§ **Bloc de texte**
Il faut en chemin de fer, sur réseau à voie large, parcourir
environ mille deux cents kilomètres dans la direction du nord pour aller de
Buenos-Aires à Tucuman ; deux cents de plus si l'on emprunte la voie d'un
mètre.
Depuis Tucuman, historique (1), magnifique et opulente
cité de plus de cent mille habitants, seule la voie d'un mètre déroule encore
son rail six cents kilomètres vers le nord pour atteindre, à la Quiaca, la
frontière bolivienne.
Cette ligne passe sous le tropique du Capricorne un peu au
nord de Jujuy, ville située à mi-chemin entre Tucuman et la Quiaca. Elle monte
de Tucuman à Jujuy, puis escalade, sur trois cents kilomètres, une région
accidentée et rocheuse, traversant des contrées plus hautes que nos sommets
pyrénéens. Sur onze kilomètres, la traction est à crémaillère. Des voyageurs,
sans quitter leur couchette de wagon-lit ou leur fauteuil de wagon-restaurant,
y sont parfois atteints du mal des montagnes. Il est curieux alors d'y voir les
garçons présenter à leurs clients non des bouteilles de whisky, mais des
bouteilles d'oxygène.

§ **Tâche à faire**
Recopiez le passage du texte sur le chemin de fer compris entre « Depuis Tucuman, historique » et « frontière bolivienne. », ces deux extrémités incluses. Le matériel n'a aucun lien avec le texte sur le chemin de fer.

§ **Données d'entrée**

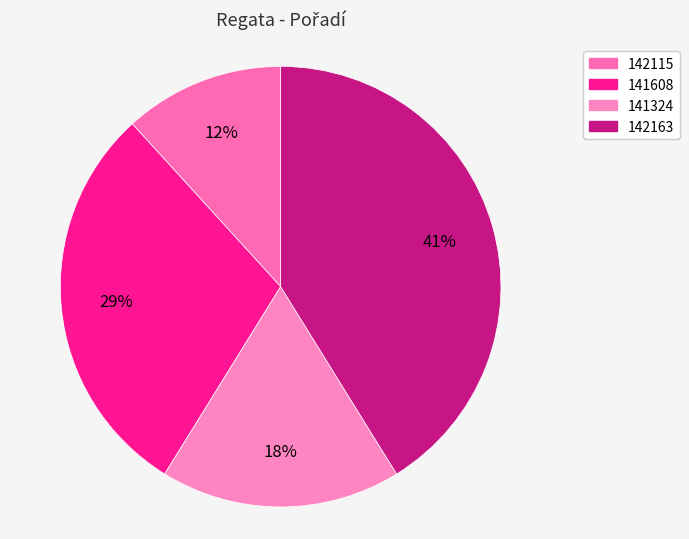

Which slice is the largest?

142163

§ **Résultat obtenu**
Depuis Tucuman, historique (1), magnifique et opulente
cité de plus de cent mille habitants, seule la voie d'un mètre déroule encore
son rail six cents kilomètres vers le nord pour atteindre, à la Quiaca, la
frontière bolivienne.